■ Compito richiesto A
Indica se ciascuna affermazione concorda con il brano sul Foggia. Rispondi sì o no e cita alla lettera le parole del brano che lo stabiliscono: (i) il Foggia di De Zerbi perse la finale playoff contro il Pisa di Gattuso; (ii) in Coppa Italia il Foggia fu eliminato al primo turno; (iii) l'esonero di De Zerbi arrivò il 14 agosto.

■ Estratto
Da De Zerbi a Stroppa

 

Lo scorso anno il Foggia di Roberto De Zerbi aveva proposto un calcio a dir poco rivoluzionario per la LegaPro. Un gioco di posizione così raffinato e moderno raramente si era visto con quella continuità in terza serie. La squadra, così poco incline ai compromessi, si era arenata a due passi dall’obiettivo, nella finale playoff contro il Pisa di Gattuso più lucido e concreto.

 

Le sirene che suonavano dalle categorie superiori per De Zerbi – come quelle del Crotone neopromosso in A – hanno suonato a lungo prima che arrivasse la conferma da società e allenatore che il rapporto sarebbe continuato. Il mercato, il ritiro, le prime amichevoli, le prime partite ufficiali (in Coppa Italia, con onorevole eliminazione per mano del Verona al secondo turno). Poi il 14 agosto, a due settimane dall’inizio del campionato, la notizia a quel punto inaspettata: il Foggia esonera Roberto De Zerbi. Il presidente del Foggia Sannella parla di “divergenze insormontabili”, mentre De Zerbi scrive di rapporti incrinati con il direttore sportivo Di Bari. Sulla panchina del Foggia arriva Giovanni Stroppa, che condivide con il tecnico bresciano un passato da giocatore con i “Satanelli”, ricordato per i gol spettacolari da calcio d’angolo e ospitate di lusso.

 

Uno Stroppa di poche parole e molte frustrate autoinflitte.

■ Compito richiesto B
Ricopia fedelmente dalle registrazioni le righe che vanno da quella con "green L-shape: moved 5 px down" a quella con "pink L-shape: moved 5", entrambe incluse. Escludi le immagini.

■ Dati di lavoro
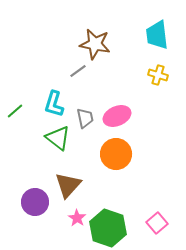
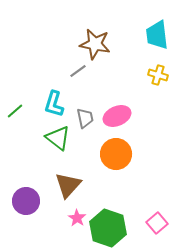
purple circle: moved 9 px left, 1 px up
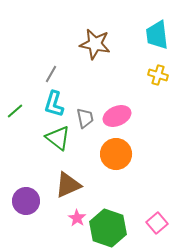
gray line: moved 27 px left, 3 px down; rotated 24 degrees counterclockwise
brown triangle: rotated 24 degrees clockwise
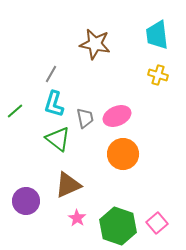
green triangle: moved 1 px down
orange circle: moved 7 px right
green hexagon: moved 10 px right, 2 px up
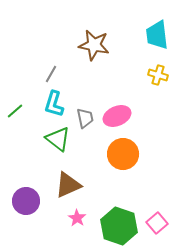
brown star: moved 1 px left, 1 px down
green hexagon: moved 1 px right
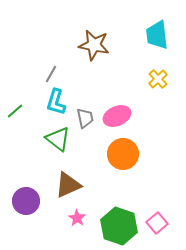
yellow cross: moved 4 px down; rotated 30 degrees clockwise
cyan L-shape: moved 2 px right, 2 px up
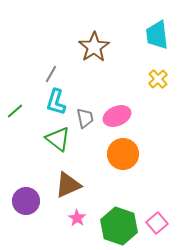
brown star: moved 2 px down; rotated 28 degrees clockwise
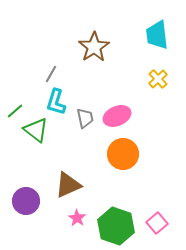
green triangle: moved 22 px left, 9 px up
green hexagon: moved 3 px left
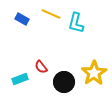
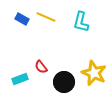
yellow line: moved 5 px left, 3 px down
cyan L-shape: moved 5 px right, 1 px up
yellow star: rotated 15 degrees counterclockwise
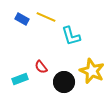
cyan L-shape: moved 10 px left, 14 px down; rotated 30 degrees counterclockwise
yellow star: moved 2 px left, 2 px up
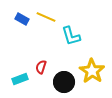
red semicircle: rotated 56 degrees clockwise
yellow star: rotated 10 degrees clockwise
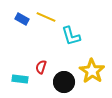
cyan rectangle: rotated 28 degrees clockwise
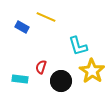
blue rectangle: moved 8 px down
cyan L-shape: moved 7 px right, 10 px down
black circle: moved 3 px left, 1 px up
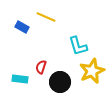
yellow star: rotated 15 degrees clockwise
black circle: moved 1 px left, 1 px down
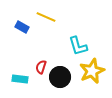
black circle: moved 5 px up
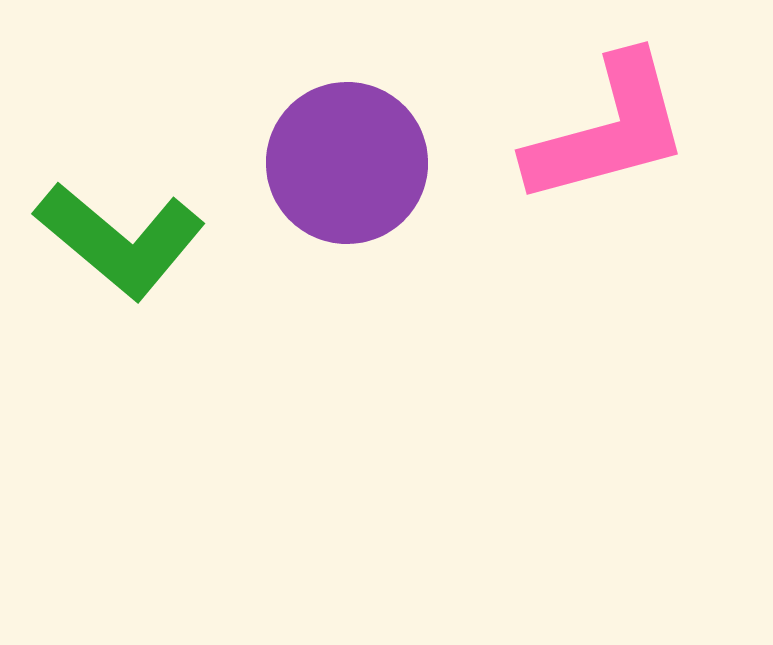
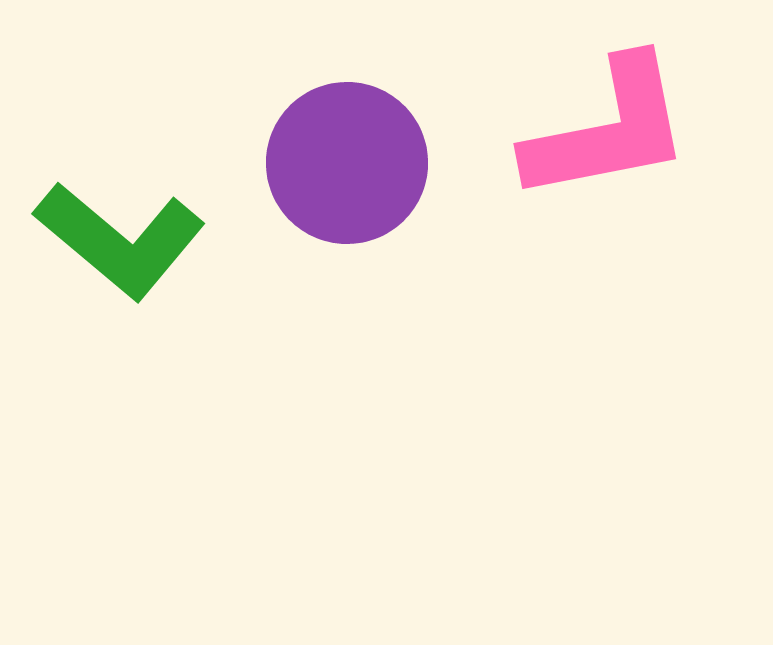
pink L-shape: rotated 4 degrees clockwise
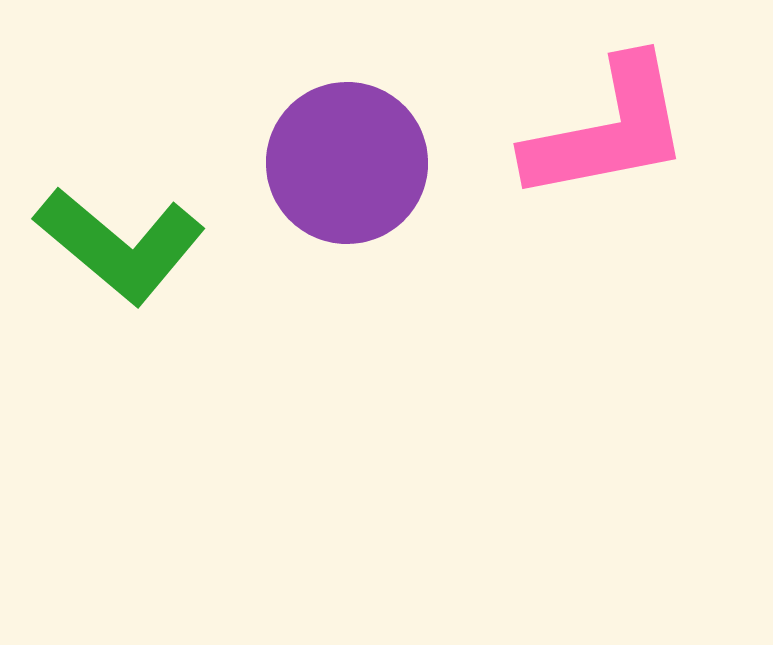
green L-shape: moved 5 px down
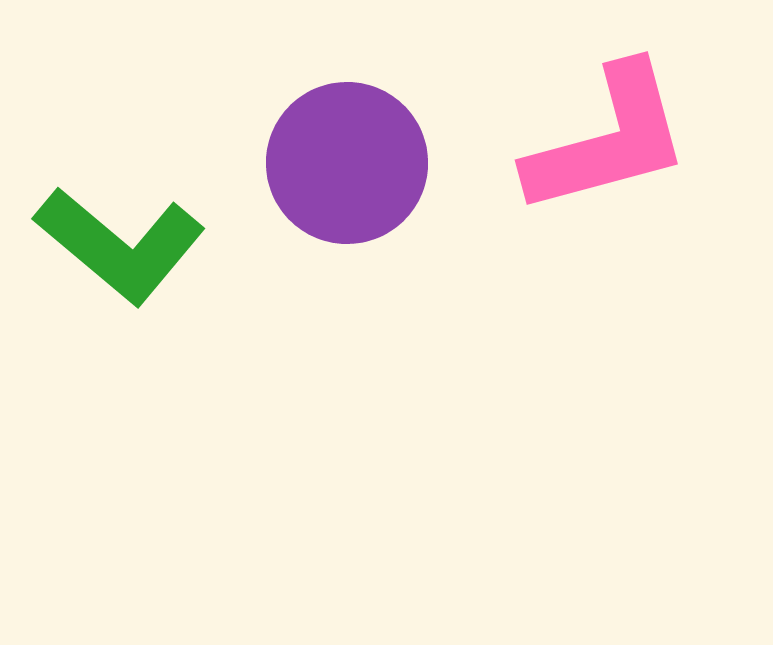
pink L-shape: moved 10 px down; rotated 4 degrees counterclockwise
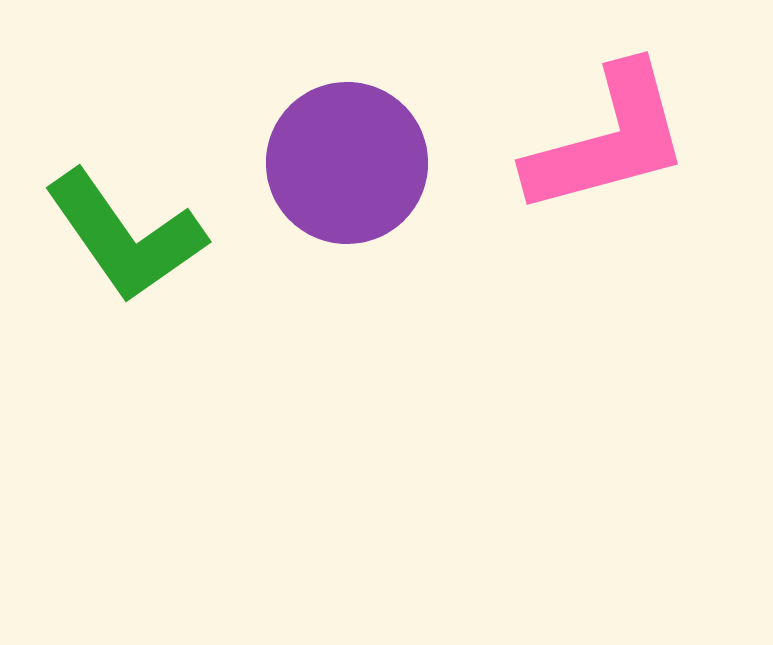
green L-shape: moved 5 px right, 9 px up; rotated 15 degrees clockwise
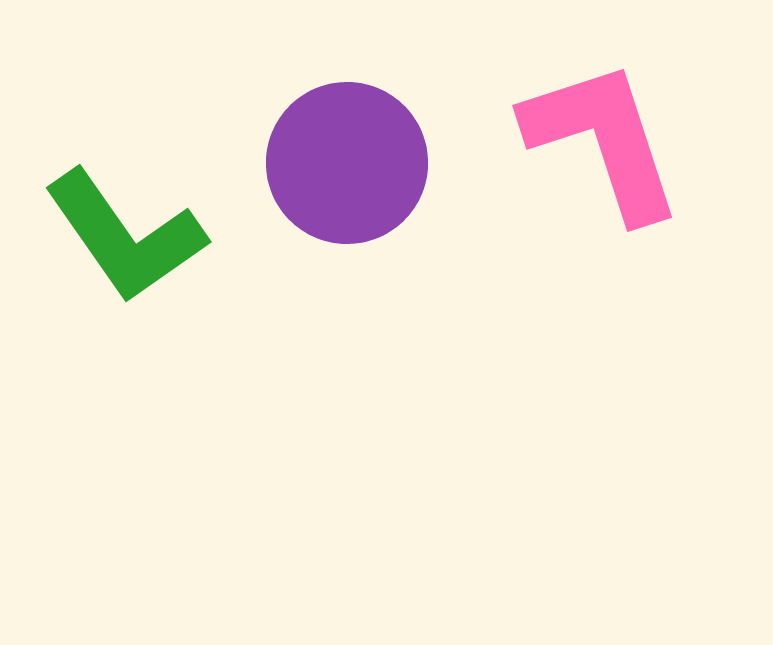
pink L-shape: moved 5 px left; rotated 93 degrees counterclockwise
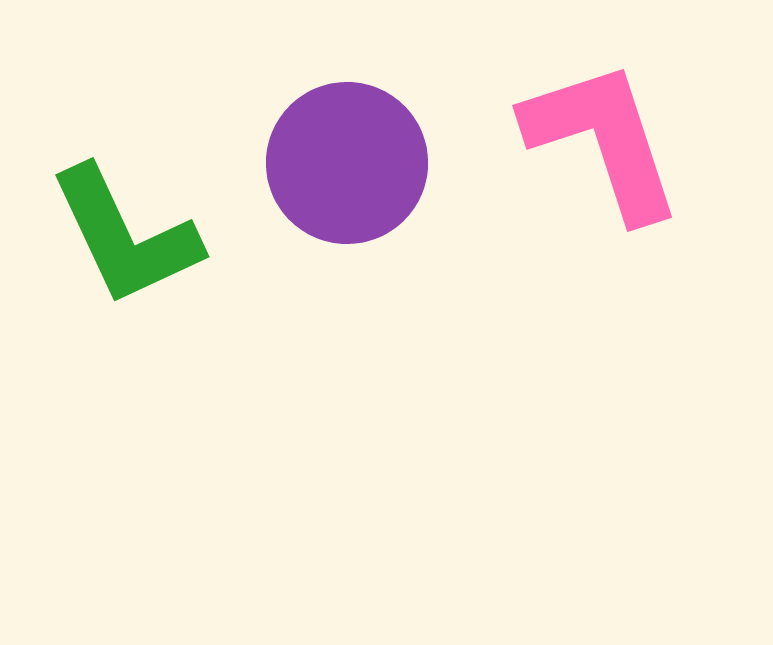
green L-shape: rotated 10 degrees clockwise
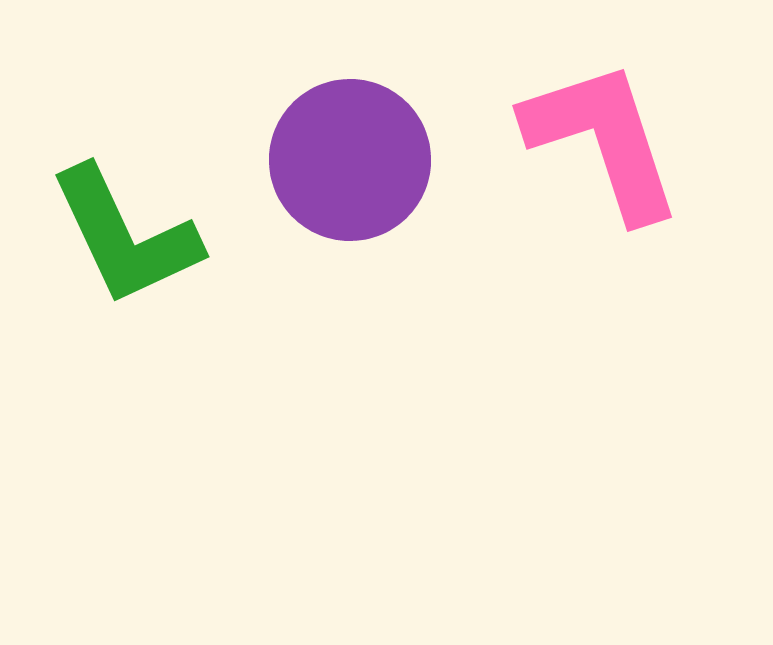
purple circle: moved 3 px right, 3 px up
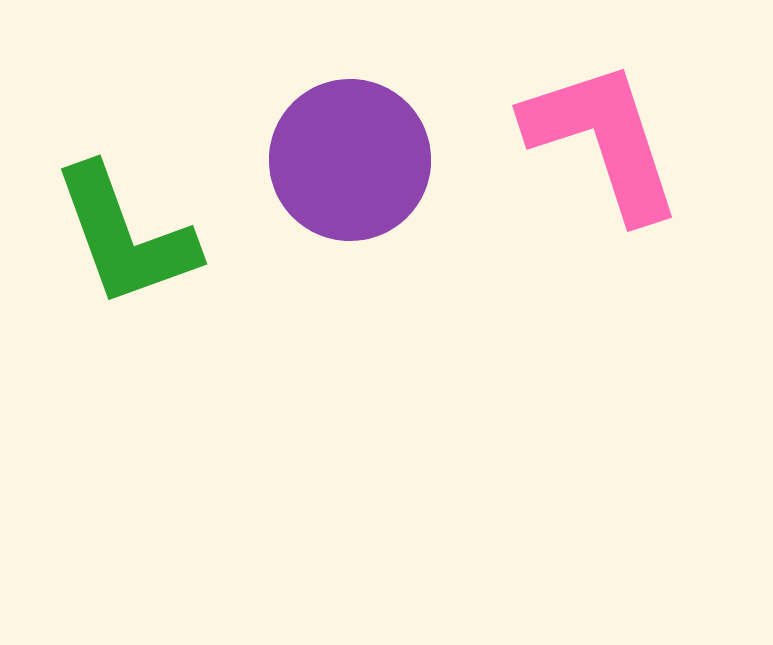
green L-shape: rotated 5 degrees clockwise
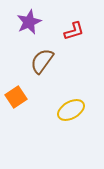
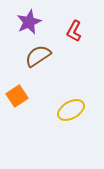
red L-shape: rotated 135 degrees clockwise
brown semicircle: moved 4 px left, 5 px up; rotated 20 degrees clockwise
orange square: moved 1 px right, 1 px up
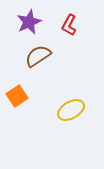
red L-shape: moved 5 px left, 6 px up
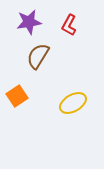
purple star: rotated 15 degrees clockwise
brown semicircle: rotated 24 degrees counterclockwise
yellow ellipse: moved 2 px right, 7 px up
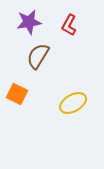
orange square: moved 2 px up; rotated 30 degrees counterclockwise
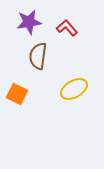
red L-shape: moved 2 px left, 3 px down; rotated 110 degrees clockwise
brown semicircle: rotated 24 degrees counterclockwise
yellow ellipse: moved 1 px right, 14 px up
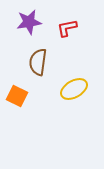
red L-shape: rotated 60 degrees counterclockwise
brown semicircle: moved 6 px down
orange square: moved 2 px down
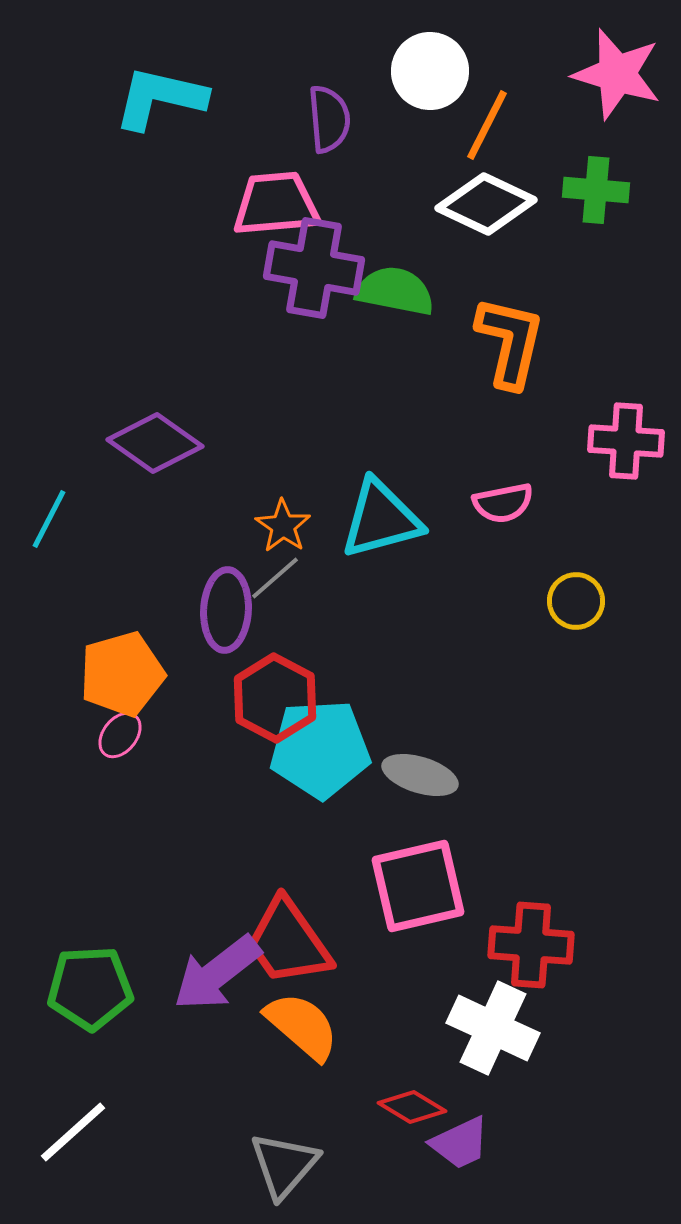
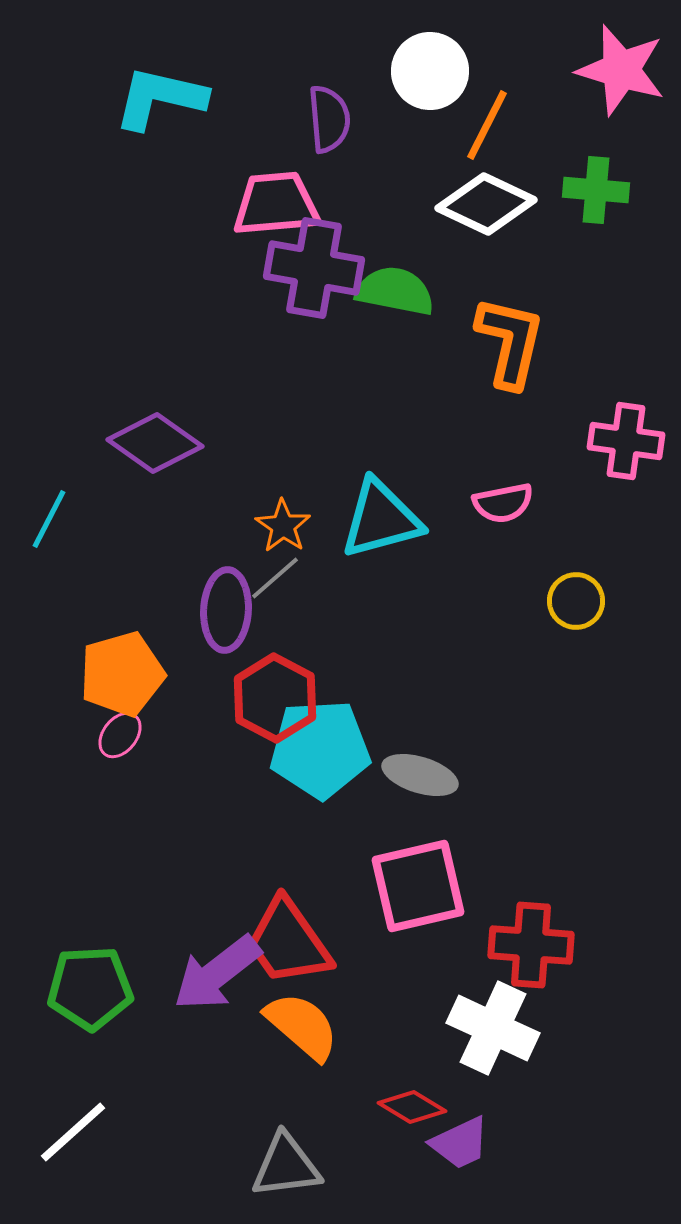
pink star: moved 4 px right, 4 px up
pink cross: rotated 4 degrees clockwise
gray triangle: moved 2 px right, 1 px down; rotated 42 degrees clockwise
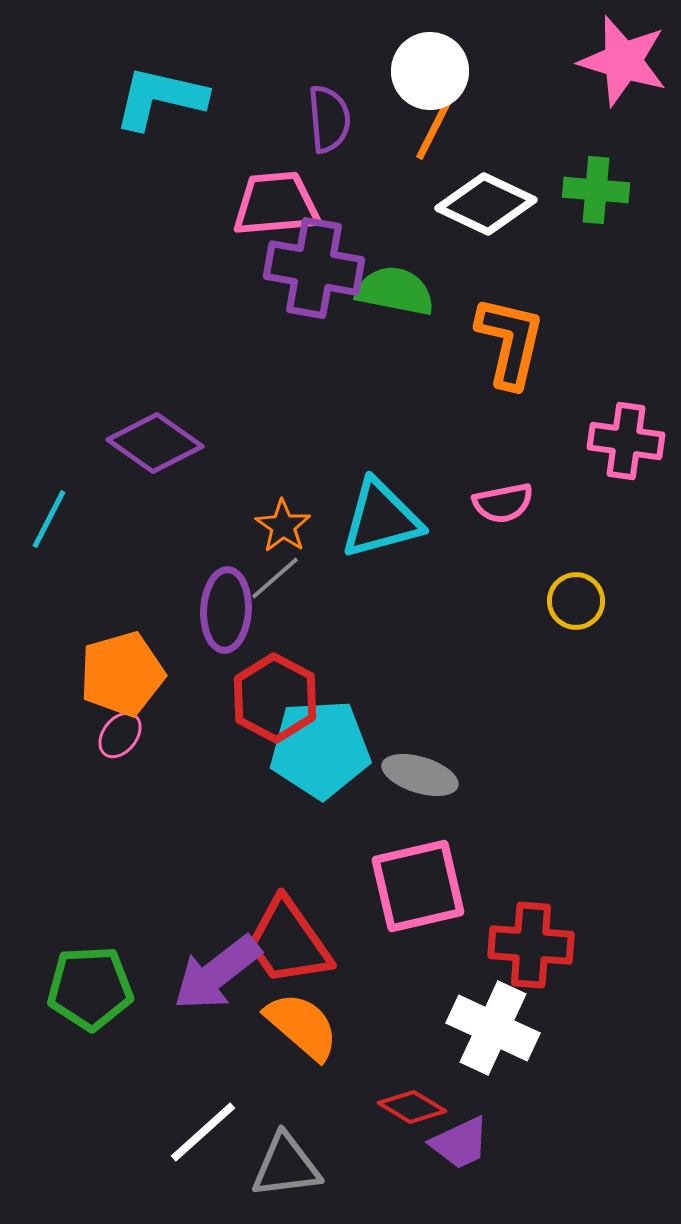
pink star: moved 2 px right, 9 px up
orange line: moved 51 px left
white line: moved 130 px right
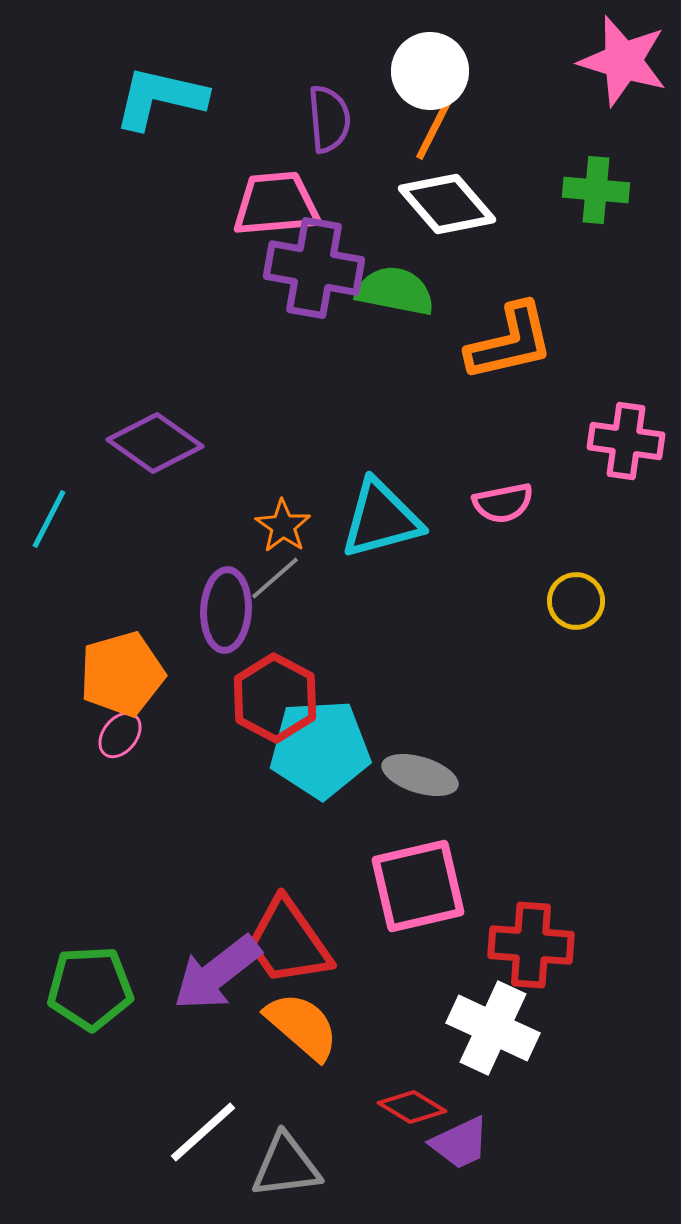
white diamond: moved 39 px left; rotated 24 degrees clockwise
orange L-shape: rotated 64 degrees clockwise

■ Risposta scritta A
(i) Sì: «si era arenata a due passi dall’obiettivo, nella finale playoff contro il Pisa di Gattuso più lucido e concreto».
(ii) No: «con onorevole eliminazione per mano del Verona al secondo turno».
(iii) Sì: «Poi il 14 agosto, a due settimane dall’inizio del campionato, la notizia a quel punto inaspettata: il Foggia esonera Roberto De Zerbi».

■ Risposta scritta B
green L-shape: moved 5 px down
pink L-shape: moved 10 px down; rotated 4 degrees counterclockwise
green L-shape: moved 5 px right, 9 px up; rotated 15 degrees clockwise
pink L-shape: moved 5 px left; rotated 93 degrees counterclockwise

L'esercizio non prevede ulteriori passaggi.